* PROBLEM DESCRIPTION *
Transcribe every entry word for word, leaving out all images.

Records from a collection:
== == ==

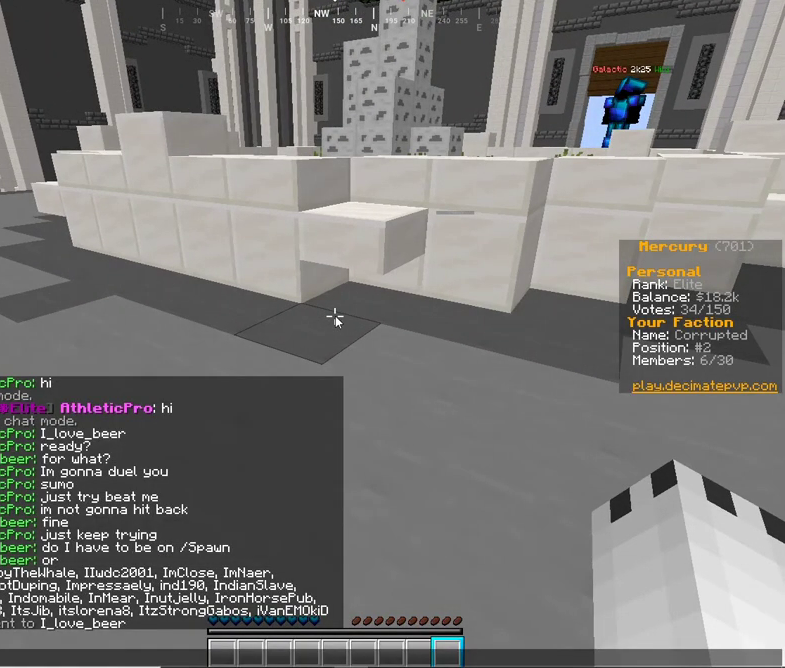
{"keys": [], "mouse": [], "events": []}
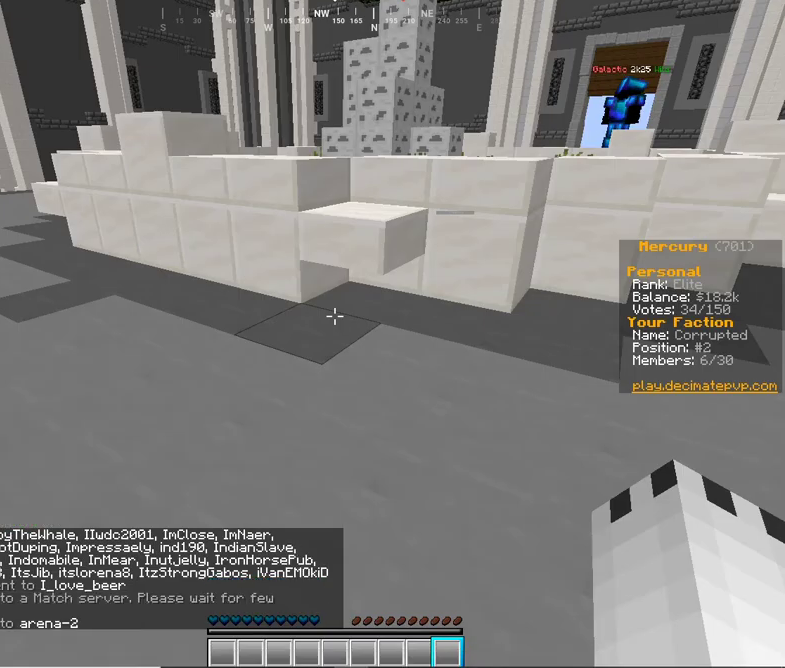
{"keys": [], "mouse": []}
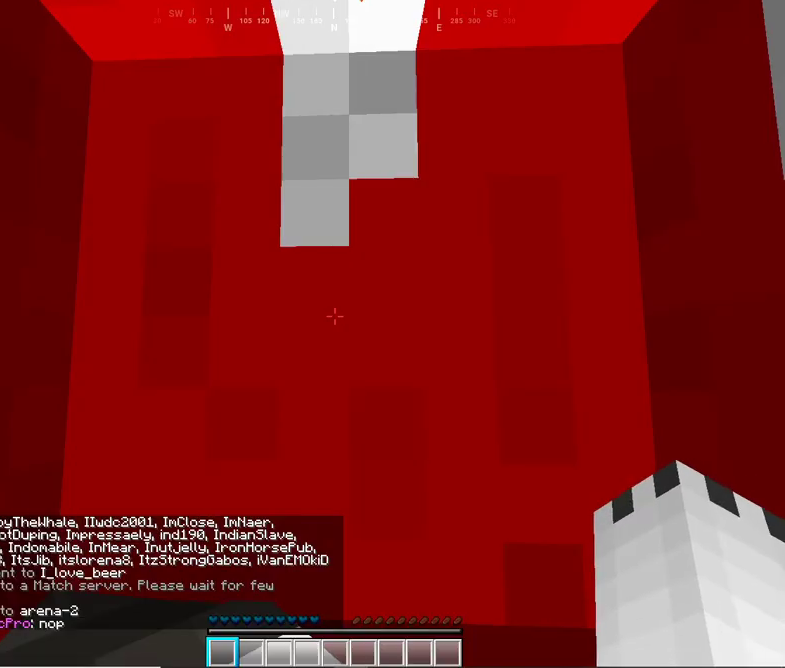
{"keys": ["w"], "mouse": [], "events": [[483, "w", "down"]]}
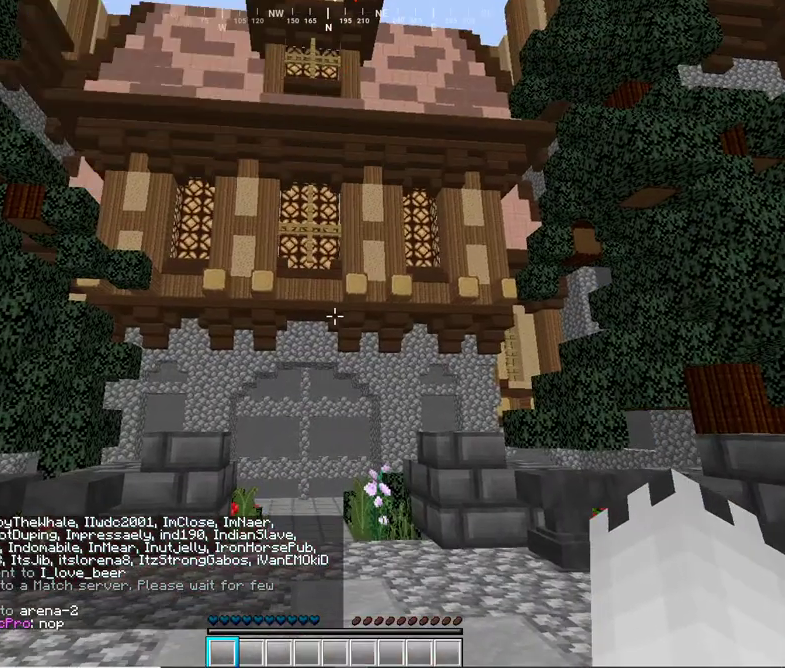
{"keys": ["w"], "mouse": [], "events": []}
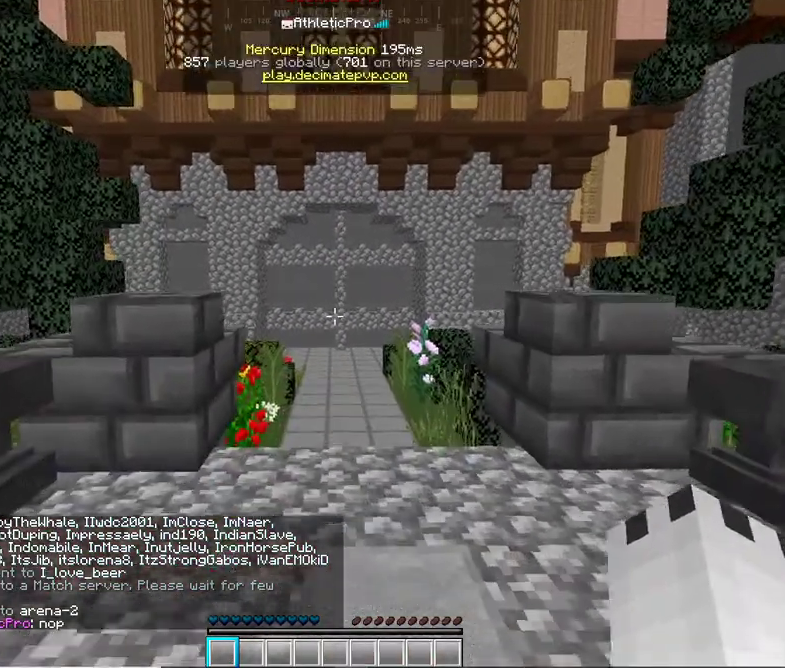
{"keys": ["w"], "mouse": [], "events": []}
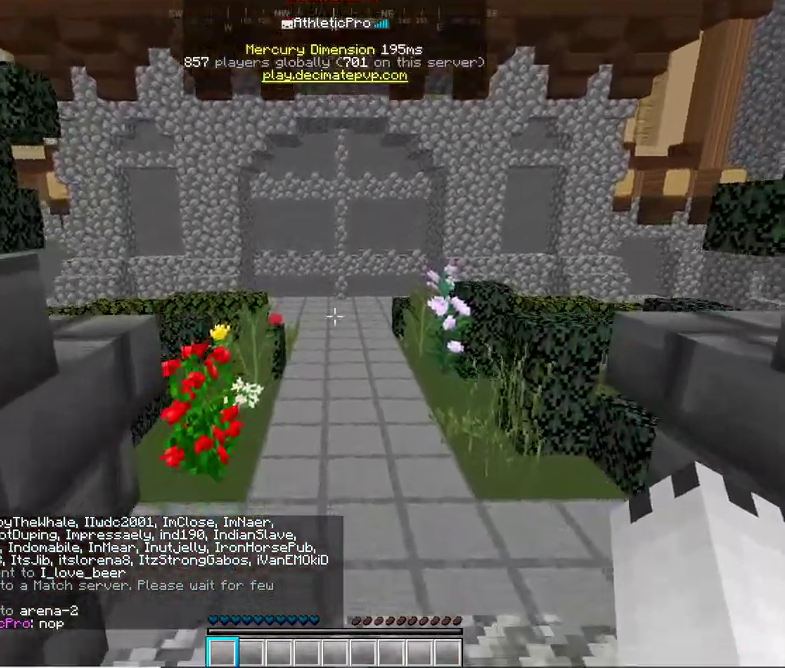
{"keys": ["w"], "mouse": [], "events": []}
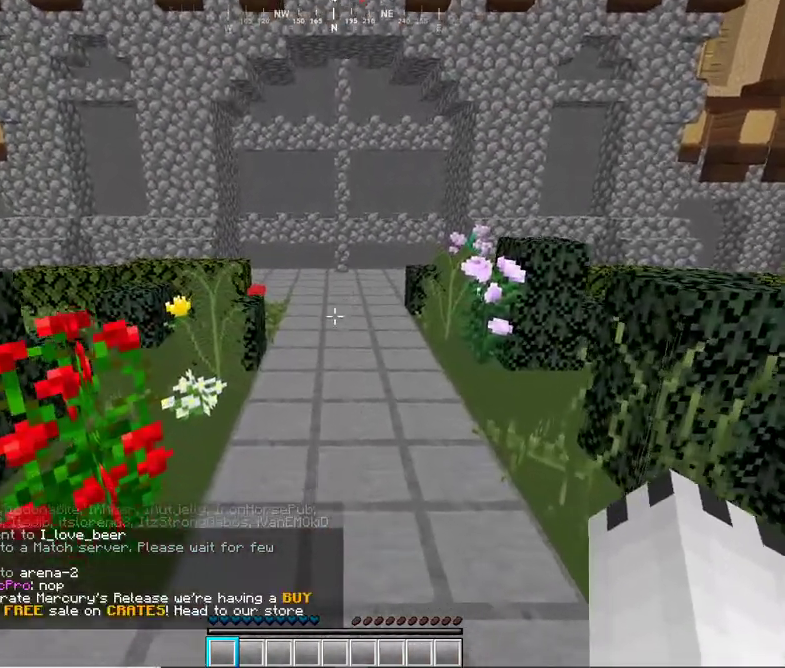
{"keys": ["w"], "mouse": [], "events": []}
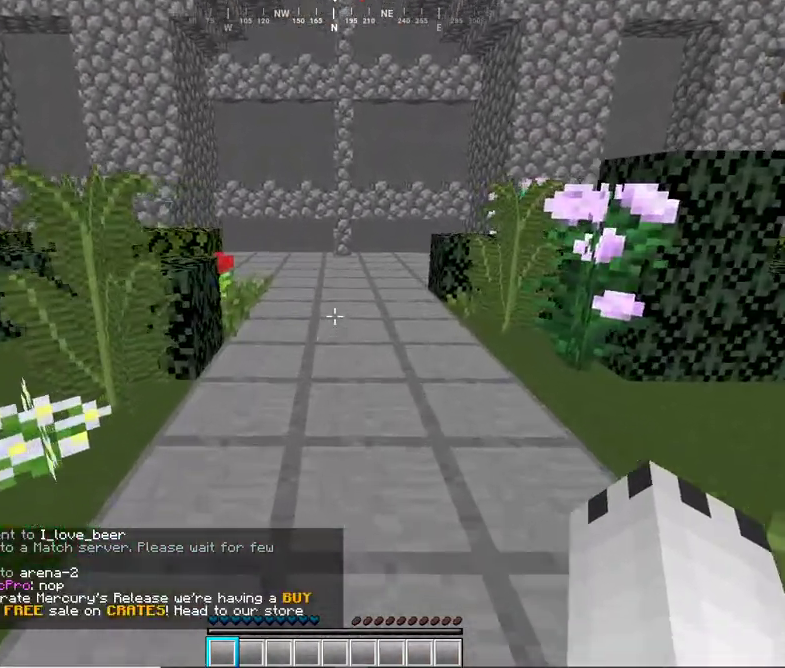
{"keys": [], "mouse": [], "events": [[67, "w", "up"]]}
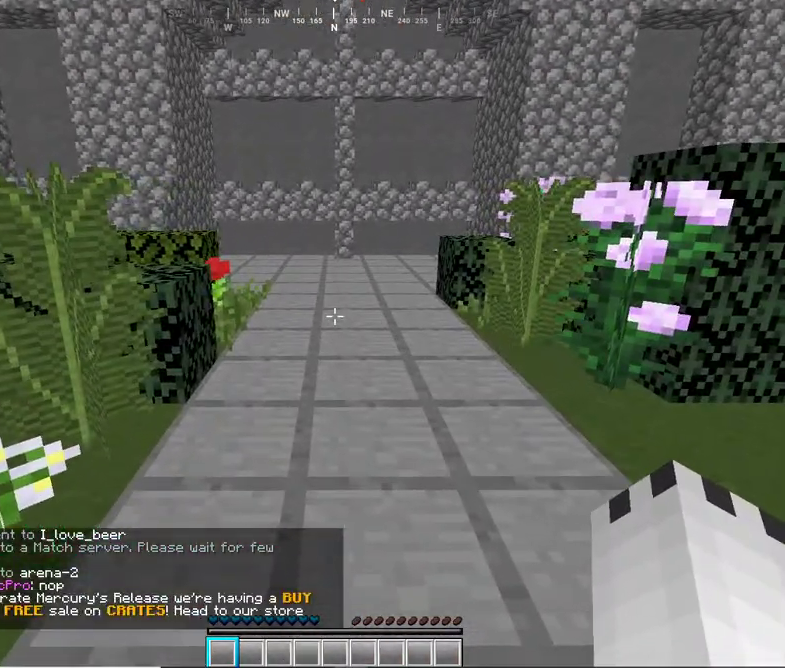
{"keys": [], "mouse": [], "events": []}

== == ==

* REPLY TO THE TASK *
{"keys": [], "mouse": [], "events": []}
{"keys": [], "mouse": []}
{"keys": ["w"], "mouse": [], "events": [[483, "w", "down"]]}
{"keys": ["w"], "mouse": [], "events": []}
{"keys": ["w"], "mouse": [], "events": []}
{"keys": ["w"], "mouse": [], "events": []}
{"keys": ["w"], "mouse": [], "events": []}
{"keys": [], "mouse": [], "events": [[67, "w", "up"]]}
{"keys": [], "mouse": [], "events": []}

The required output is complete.